Prolifique écrivain mozambicain, Mia Couto nous entraîne au XIXe siècle, déployant « une incursion dans un passé qui n’est pas passé et dans une géographie qui, parce qu’elle est africaine, l’intéresse par son universalité ». Agrémenté de lettres et de proverbes, le roman aborde par l’intime toute la complexité de l’Histoire. Une œuvre qui vient de recevoir le prix Jan Michalski 2020, doté de 50 000 francs suisses.

Les sables de l’empereur, de Mia Couto, traduit par Elisabeth Monteira Rodrigues, Métailié, 672 pages, 25 euros.

Traquée. La cavale d’Angela Davis, de Fabien Grolleau et Nicolas Pitz

1970. Angela Davis intègre la liste des dix criminels les plus recherchés du FBI pour son implication présumée dans une prise d’otages. Depuis plusieurs mois, le puissant Hoover s’emploie à neutraliser cette militante communiste, noire et féministe, « intersectionnelle » avant l’heure. L’auteur français de bande dessinée Fabien Grolleau se focalise sur cette traque pour mettre en exergue « l’acharnement d’une société dominante blanche et masculine » contre Angela et, à travers elle, contre les Noirs d’Amérique.

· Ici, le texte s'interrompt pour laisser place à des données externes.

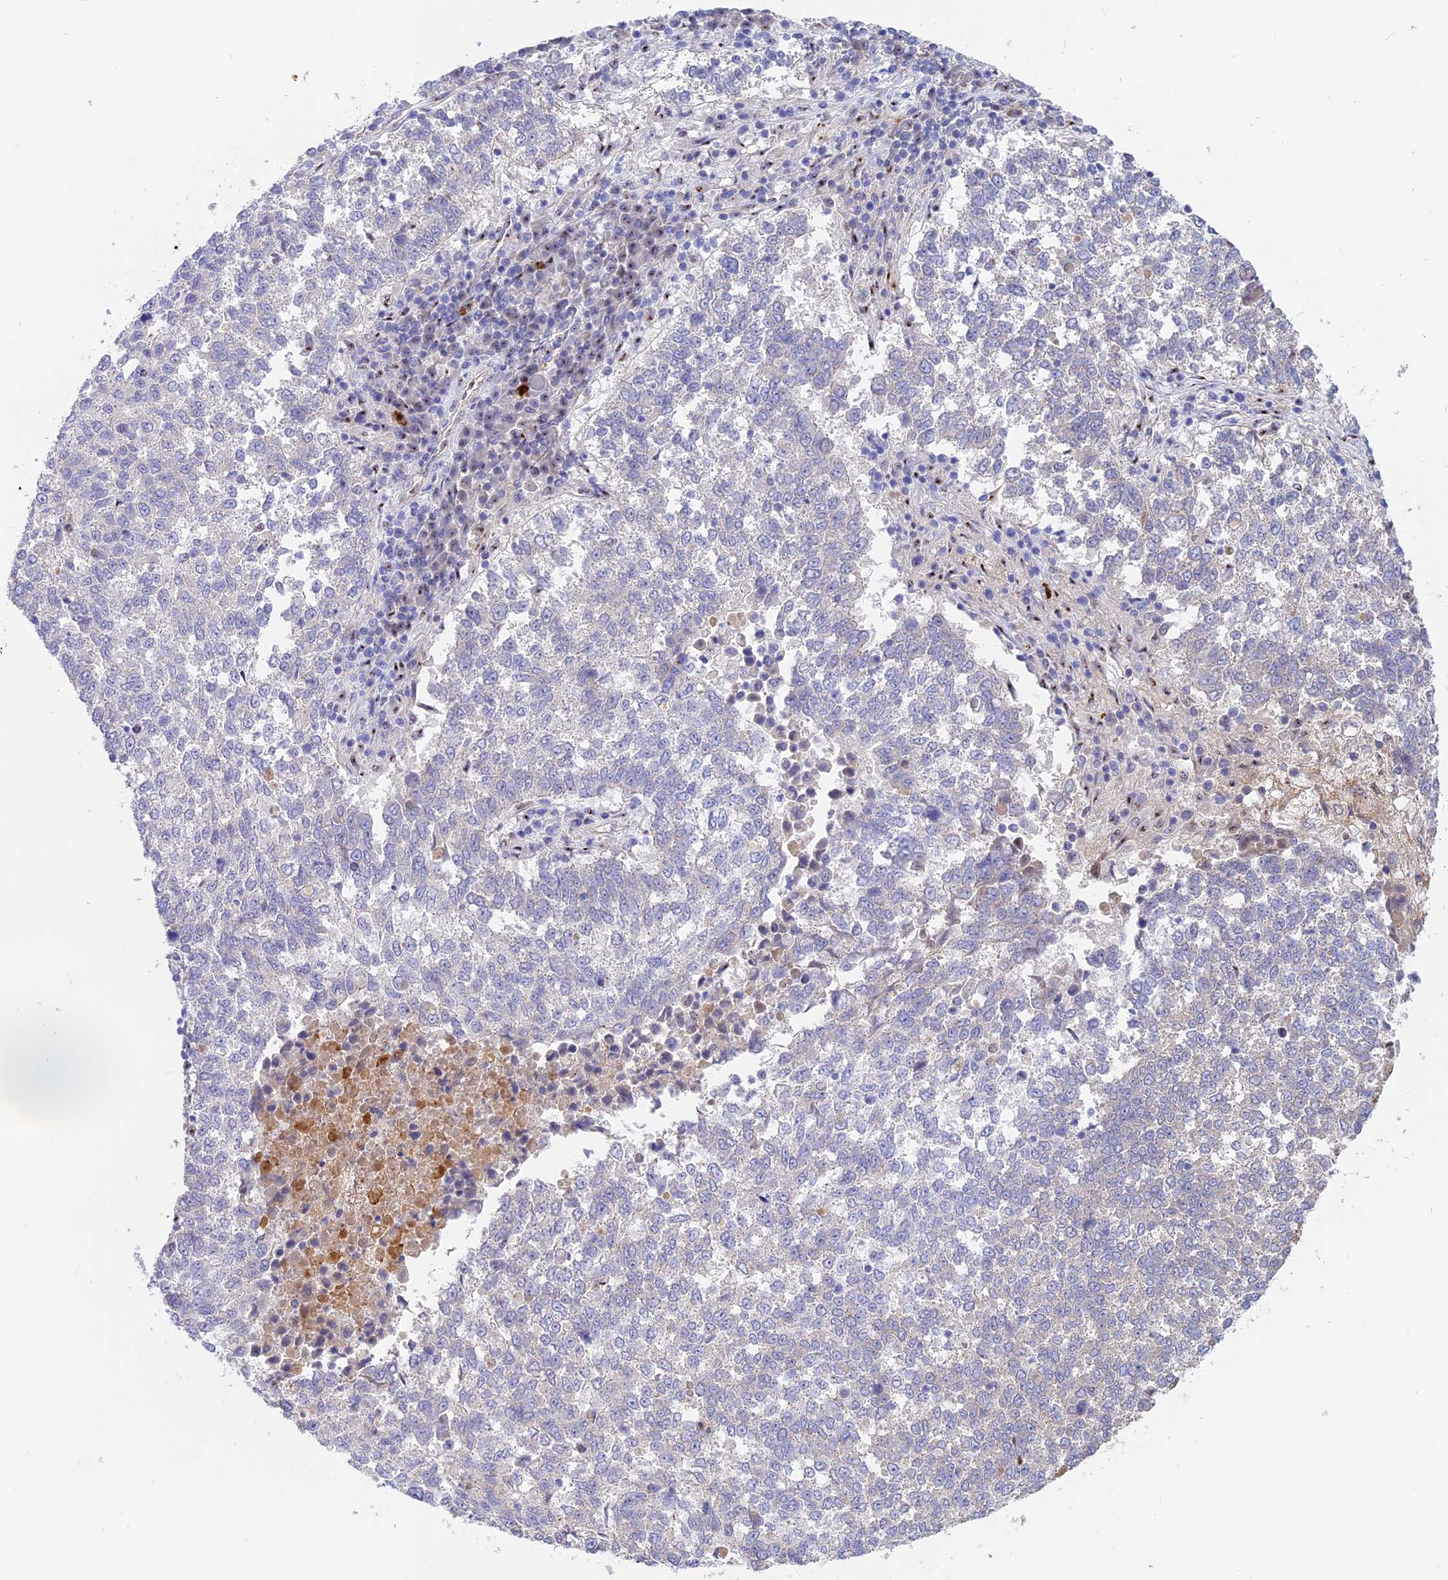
{"staining": {"intensity": "negative", "quantity": "none", "location": "none"}, "tissue": "lung cancer", "cell_type": "Tumor cells", "image_type": "cancer", "snomed": [{"axis": "morphology", "description": "Squamous cell carcinoma, NOS"}, {"axis": "topography", "description": "Lung"}], "caption": "Squamous cell carcinoma (lung) was stained to show a protein in brown. There is no significant expression in tumor cells. Brightfield microscopy of immunohistochemistry stained with DAB (3,3'-diaminobenzidine) (brown) and hematoxylin (blue), captured at high magnification.", "gene": "GK5", "patient": {"sex": "male", "age": 73}}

Sur les planches dessinées par Nicolas Pitz, les attaques du Ku Klux Klan dans le quartier de son enfance en Alabama s’inscrivent parmi les moments fondateurs de la lutte pour les droits civiques. Et ses lettres passionnées au militant George Jackson riment avec les mots de James Baldwin.

Traquée. La cavale d’Angela Davis, de Fabien Grolleau et Nicolas Pitz, Glénat, 152 pages, 20 euros.

Jazz à l’âme, de William Melvin Kelley

C’est en 1965 qu’est initialement publié A Drop of Patience, titre original de ce Jazz à l’âme. À l’époque, son auteur, William Melvin Kelley, ne sait pas encore que, quelques années plus tard, il s’établira à Paris. Dans ce roman, on suit l’itinéraire d’un jazzman africain-américain, Ludlow Washington, né aveugle, qui tente de suivre les traces des génies de son époque entre les années 1930 et 1950.

Mais de quel instrument joue Ludlow ? Un instrument à vent, pour sûr. Peut-être celui de Charlie Parker ou de Clifford Brown ? Sans doute… Mais Kelley ne nomme jamais l’instrument dont joue ce musicien aux prises avec le racisme, à une époque où la ségrégation raciale est inscrite dans la Constitution. Dans ce récit fiévreux, Kelley nous rappelle à quel point be-bop et hard-bop furent les témoins d’une époque où les cœurs battaient beaucoup plus vite qu’à la normale.

Jazz à l’âme, de William Melvin Kelley, traduit par Eric Moreau, Delcourt, 247 pages, 20,50 euros.